Monday, April 14, 2014

Wellington, Kansas Tornado - May 27, 1892

On Monday, April 28th, Jim Bales, local historian and President of the Chisholm Trail Museum Board, will present the program “A Turning Point In Sumner County: The 1892 Wellington  Tornado”, a program about the 1892 tornado in Wellington, and how it affected Wellington’s business and the growth of the city, to the Sumner County Historical and Genealogical Society members and guests at the Wellington Senior Center, 308 South Washington, Wellington at 6:30 p.m. Contact Jane Moore at 620-447-3266 in case of inclement weather.

On May 27th, 1892, when a tornado hit the fast growing new town of Wellington, Kansas, there was no radar, no tornado sirens, no trained tornado spotters, and the tornado took everyone by surprise.

“About where the Memorial Auditorium was it took out an area about 2 blocks wide there,” Bales said, “That was probably the widest spot.”

There were no radios or televisions,” Bales said, “And people on the south side of town woke up the next morning and didn’t even know anything had happened.”

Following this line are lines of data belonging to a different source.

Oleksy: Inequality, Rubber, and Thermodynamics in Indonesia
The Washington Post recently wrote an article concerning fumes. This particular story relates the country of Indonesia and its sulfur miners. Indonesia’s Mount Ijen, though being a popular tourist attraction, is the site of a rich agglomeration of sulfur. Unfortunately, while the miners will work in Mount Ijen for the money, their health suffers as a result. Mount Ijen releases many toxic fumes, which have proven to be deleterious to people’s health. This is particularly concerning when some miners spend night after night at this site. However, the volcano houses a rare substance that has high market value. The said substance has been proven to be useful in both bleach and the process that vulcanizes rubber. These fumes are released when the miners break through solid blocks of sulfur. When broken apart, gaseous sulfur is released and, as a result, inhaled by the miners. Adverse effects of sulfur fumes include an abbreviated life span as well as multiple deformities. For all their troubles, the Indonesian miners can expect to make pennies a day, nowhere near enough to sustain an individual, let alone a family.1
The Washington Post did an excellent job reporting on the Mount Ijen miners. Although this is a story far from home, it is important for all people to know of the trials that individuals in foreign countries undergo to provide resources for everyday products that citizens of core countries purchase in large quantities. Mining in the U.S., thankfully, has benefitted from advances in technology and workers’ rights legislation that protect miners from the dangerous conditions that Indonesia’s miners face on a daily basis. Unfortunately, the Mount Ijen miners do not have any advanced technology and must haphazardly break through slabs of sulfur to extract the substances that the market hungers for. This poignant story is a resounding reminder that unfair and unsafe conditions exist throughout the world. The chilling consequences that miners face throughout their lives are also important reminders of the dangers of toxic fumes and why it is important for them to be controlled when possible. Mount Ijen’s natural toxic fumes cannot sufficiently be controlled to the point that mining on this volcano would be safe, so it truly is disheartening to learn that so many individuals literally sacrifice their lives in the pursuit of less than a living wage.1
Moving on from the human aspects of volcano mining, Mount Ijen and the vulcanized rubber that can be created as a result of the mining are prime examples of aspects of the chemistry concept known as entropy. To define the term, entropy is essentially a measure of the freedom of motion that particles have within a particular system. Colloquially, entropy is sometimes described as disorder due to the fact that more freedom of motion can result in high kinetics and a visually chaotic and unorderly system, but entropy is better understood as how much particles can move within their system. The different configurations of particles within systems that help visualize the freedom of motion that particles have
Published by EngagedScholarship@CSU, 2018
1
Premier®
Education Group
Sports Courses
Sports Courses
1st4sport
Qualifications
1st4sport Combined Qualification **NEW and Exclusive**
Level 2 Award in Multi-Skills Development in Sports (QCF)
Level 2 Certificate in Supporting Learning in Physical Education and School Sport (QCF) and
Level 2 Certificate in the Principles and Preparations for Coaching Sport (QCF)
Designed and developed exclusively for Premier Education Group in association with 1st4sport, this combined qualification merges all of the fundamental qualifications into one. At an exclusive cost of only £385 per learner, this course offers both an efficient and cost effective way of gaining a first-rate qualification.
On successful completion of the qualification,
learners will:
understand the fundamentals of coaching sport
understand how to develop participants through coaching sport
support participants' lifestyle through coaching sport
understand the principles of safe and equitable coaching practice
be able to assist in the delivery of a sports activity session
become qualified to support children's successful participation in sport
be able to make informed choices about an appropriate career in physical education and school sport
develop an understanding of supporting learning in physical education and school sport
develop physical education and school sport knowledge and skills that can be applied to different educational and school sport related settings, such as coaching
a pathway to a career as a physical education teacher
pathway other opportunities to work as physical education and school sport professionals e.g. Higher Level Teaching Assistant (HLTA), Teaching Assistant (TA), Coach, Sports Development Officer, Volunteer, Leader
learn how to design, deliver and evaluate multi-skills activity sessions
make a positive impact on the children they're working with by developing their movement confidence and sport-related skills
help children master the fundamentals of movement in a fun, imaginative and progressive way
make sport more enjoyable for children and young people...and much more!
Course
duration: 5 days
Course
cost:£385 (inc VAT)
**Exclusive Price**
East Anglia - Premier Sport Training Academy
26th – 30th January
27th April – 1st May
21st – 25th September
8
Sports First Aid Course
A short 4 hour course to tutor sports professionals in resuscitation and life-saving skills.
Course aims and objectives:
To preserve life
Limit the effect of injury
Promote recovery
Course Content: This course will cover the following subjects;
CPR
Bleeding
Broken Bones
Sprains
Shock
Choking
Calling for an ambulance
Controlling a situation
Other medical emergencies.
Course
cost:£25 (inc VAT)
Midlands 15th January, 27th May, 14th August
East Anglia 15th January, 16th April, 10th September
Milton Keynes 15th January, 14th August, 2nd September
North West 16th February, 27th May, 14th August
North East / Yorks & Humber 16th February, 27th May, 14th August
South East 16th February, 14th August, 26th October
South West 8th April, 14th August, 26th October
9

Bales has photographs of the damage. Lots of photographs. Using a Powerpoint presentation with maps and photos, Bales will track the path that the tornado took through Wellington, twisting through the new and bustling downtown area, cutting a two-block-wide swath in places, coming down at about West Harvey and the Rock Island tracks, and heading  east towards the area of “B” and “C” streets.

Thirteen people died. More were injured. Buildings, banks, and homes were destroyed, and one man was picked up along with the timber that had him pinned down, and then dropped him off, mostly uninjured, about where Roosevelt school is now.

Bales will tell the stories that go along with the tornado, and will also talk about the lasting effect the tornado had on the city. According to Bales, Wellington had just gone through a big growth spurt following the end of the cattle drives and the beginning of large wheat harvests, and the tornado had a long-lasting and very negative impact on the growth of the city.  

 “At that time, Wellington was growing faster than Wichita, and we had a population of 12,000 people” said Jim Bales, “We lost several businesses and banks in the tornado and Wellington never did recover.”